Recommandations troublantes des autorités
Selon Ortiz, après avoir signalé ses menaces, elle a été confrontée à une réponse troublante de la part de la Unité de Protection de Témoins du Costa Rica. Les autorités lui ont conseillé de quitter le journalisme et de supprimer tout le contenu en ligne lié à ses travaux antérieurs.
« Je suis allée aux autorités de Costa Rica, leur réponse était un ‘analyse de risque’ avec une recommandation : me retirer du journalisme », a-t-elle déclaré.
Refus des conseils de cacher la vérité
Ortiz, qui a déjà été déchue de sa nationalité en février 2023, a souligné qu’abandonner son métier était exactement ce que l’ancien président nicaraguayen Daniel Ortega cherchait. Elle a exprimé son indignation sur les réseaux sociaux :
« Mon refus : c’est exactement ce que souhaite Ortega », a-t-elle critiqué.
Alarme sur la sécurité des exilés
La journaliste a également signalé avoir été avertie qu’elle figurait sur une liste de personnes sous observation par le gouvernement du Front Sandiniste de Libération Nationale. En conséquence, elle a décidé de porter plainte contre ces menaces auprès des autorités costaricaines, non sans frustration.
Une réponse institutionnelle alarmante
Malheureusement, les autorités lui ont avoué qu’elles manquaient de moyens pour protéger tous les nicaraguayens en danger. Cette admission a exacerbé l’inquiétude d’Ortiz, qui a vu ses tentatives de protection se solder par des conseils plutôt que par de réelles mesures de sécurité.
« Ils m’ont dit de me cacher et d’arrêter de commenter sur toutes plateformes », a-t-elle expliqué.
Appel à la sensibilisation
Ortiz utilise sa plateforme pour mettre en lumière l’absence de garanties de sécurité pour les journalistes en exil. Elle a déclaré que sa dénonciation était essentielle pour sensibiliser l’opinion publique sur la situation des journalistes exilés au Costa Rica.
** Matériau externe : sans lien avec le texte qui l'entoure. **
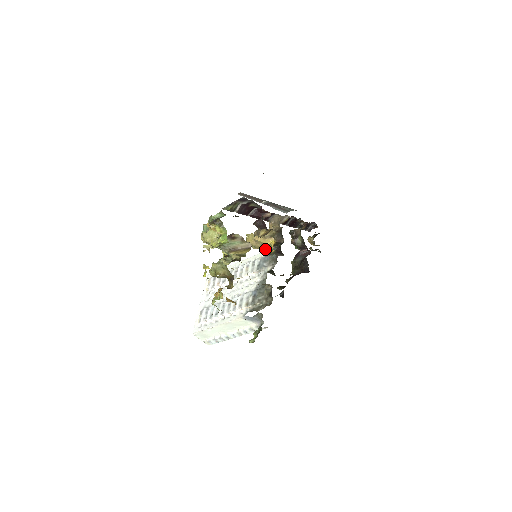
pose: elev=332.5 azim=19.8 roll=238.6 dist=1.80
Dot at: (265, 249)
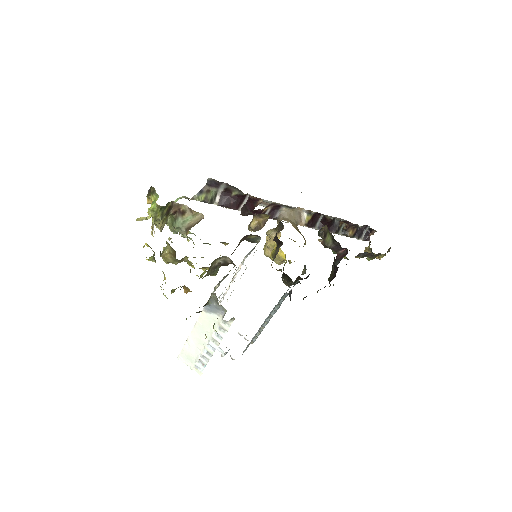
Dot at: (273, 250)
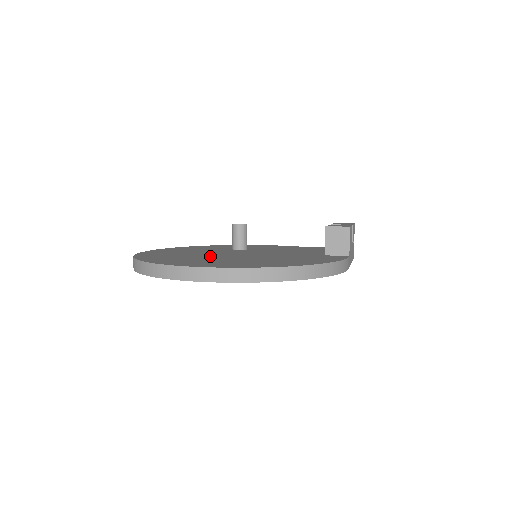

« Ma seule vraie option est de quitter le pays car je ne vois pas d’autre alternative face à leur manque de protection », a-t-elle ajouté.
Conclusion
Le témoignage de Jennifer Ortiz souligne la vulnérabilité des journalistes dans des contextes de lutte politique. Son histoire appelle à une prise de conscience mondiale concernant la sécurité des journalistes en exil, et l’importance de leur travail pour la liberté d’expression et l’information. Ces menaces ne concernent pas seulement un individu, mais représentent une menace plus large contre la démocratie et la vérité.